Nilai Transaksi Fintech Tetap Tinggi Meski Pendanaan Seret
Meski pendanaan industri digital turun, transaksi fintech Indonesia naik 39 persen
REPUBLIKA.CO.ID, YOGYAKARTA -- Nilai transaksi fintech di Indonesia tetap tinggi meski pendanaan terhadap startup digital di kawasan Asia mengalami penurunan. Hal tersebut disampaikan Menteri Komunikasi dan Informatika Johnny G. Plate dalam acara Closing Ceremony 4th Indonesia Fintech Summit dan Bulan Fintech Nasional 2022.
Johnny mengungkapkan penurunan aliran pendanaan start-up digital di wilayah Asia mencapai 60 persen year-on-year (yoy) dan 33 persen quarter-to-quarter (qoq) pada kuartal ketiga 2022. Namun, nilai transaksi sektor fintech Indonesia, dengan Compounded Annual Growth Rate (CAGR) sebesar 39 persen, tertinggi kedua di antara negara-negara G20.
"Performa unggul ini menunjukkan Indonesia mampu menyikapi masa pandemi Covid-19 secara progresif sebagai momentum akselerasi digitalisasi sektor jasa keuangan di Indonesia," kata Johnny, Senin (12/12).

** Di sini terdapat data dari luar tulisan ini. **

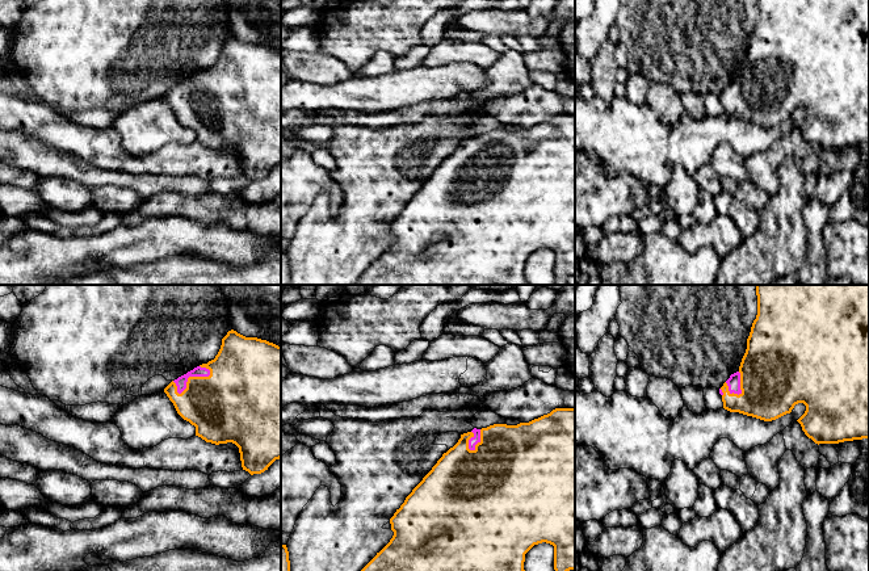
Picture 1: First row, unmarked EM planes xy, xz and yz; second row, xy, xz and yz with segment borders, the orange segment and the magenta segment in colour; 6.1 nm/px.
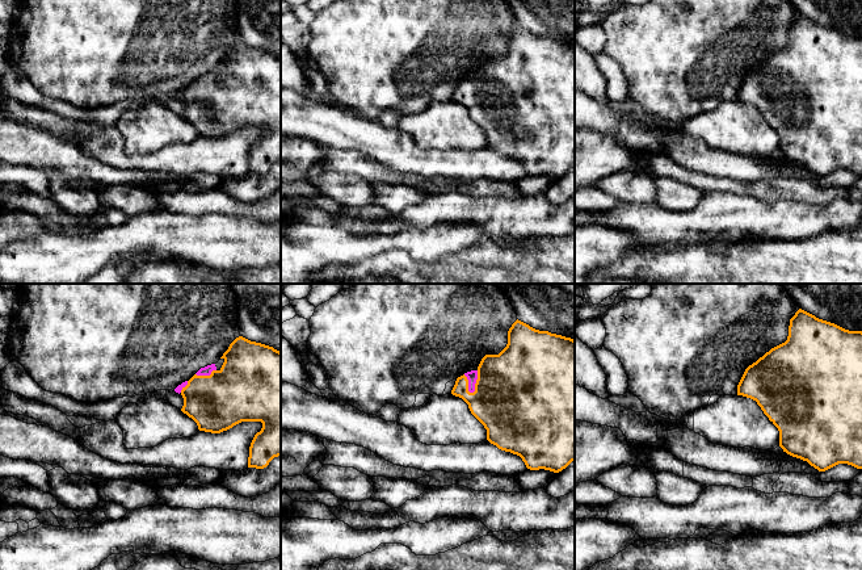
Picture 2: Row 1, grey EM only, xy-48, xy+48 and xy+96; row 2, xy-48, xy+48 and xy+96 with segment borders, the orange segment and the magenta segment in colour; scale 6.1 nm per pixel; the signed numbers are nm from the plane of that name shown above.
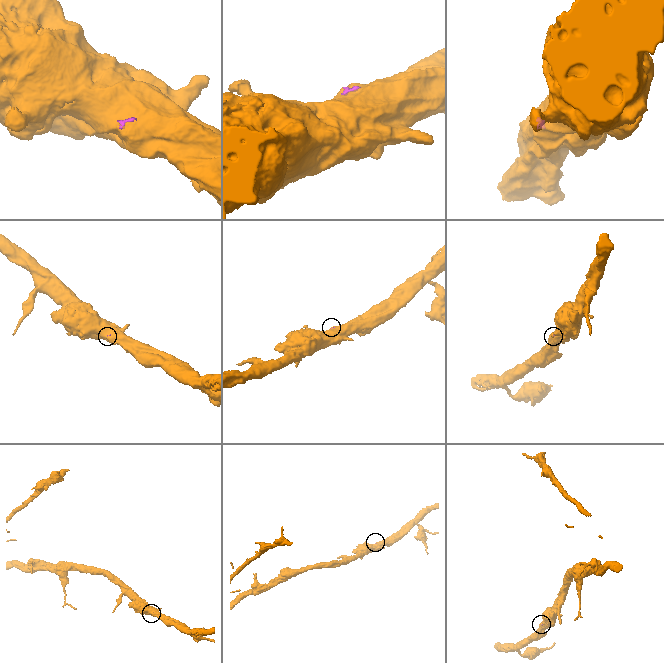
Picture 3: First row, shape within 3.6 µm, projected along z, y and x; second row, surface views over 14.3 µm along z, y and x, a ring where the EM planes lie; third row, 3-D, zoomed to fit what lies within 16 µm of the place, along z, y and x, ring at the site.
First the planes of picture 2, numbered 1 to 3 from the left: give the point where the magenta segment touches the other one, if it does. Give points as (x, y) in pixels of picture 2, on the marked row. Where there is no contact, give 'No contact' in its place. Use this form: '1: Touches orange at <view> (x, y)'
1: Touches orange at xy-48 (205, 376)
2: Touches orange at xy+48 (476, 382)
3: No contact

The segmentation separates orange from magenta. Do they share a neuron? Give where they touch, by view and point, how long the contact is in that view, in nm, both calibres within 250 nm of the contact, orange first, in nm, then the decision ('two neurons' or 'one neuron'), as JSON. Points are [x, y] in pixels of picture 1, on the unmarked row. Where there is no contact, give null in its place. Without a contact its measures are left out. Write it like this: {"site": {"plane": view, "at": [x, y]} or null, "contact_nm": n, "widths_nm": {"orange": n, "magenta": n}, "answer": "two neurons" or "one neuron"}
{"site": {"plane": "xy", "at": [190, 83]}, "contact_nm": 260, "widths_nm": {"orange": 400, "magenta": 70}, "answer": "one neuron"}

Dengan CAGR sebesar 15 persen pada 2022 hingga 2027 prognosisnya, menurut Johnny, nilai transaksi sektor fintech global diperkirakan mencapai 28 triliun dolar AS pada 2027. Kondisi optimistik ini turut dialami atau diproyeksikan oleh sektor fintech Indonesia.
Nilai transaksi kotor/gross transaction value sektor digital payment berada di kisaran 266 miliar dolar AS dan diproyeksikan akan mencapai sekitar 431 miliar dolar AS pada 2025 dengan CAGR 17 persen. Dalam merealisasikan potensi tersebut, pelaku sektor fintech perlu terus berinovasi seiring dengan perkembangan teknologi digital.
Johnny menilai adopsi teknologi membutuhkan kolaborasi multipihak, dari sektor industri, pemerintah, serta pemangku kepentingan terkait demi memastikan terwujudnya ekonomi digital nasional yang aman.
"Teknologi harus diadopsi oleh SDM yang cakap, dan memberikan dampak sosial ekonomi yang tepat sasaran, eksponensial, serta berkelanjutan, menuju Indonesia terkoneksi, makin digital makin maju," kata Johnny.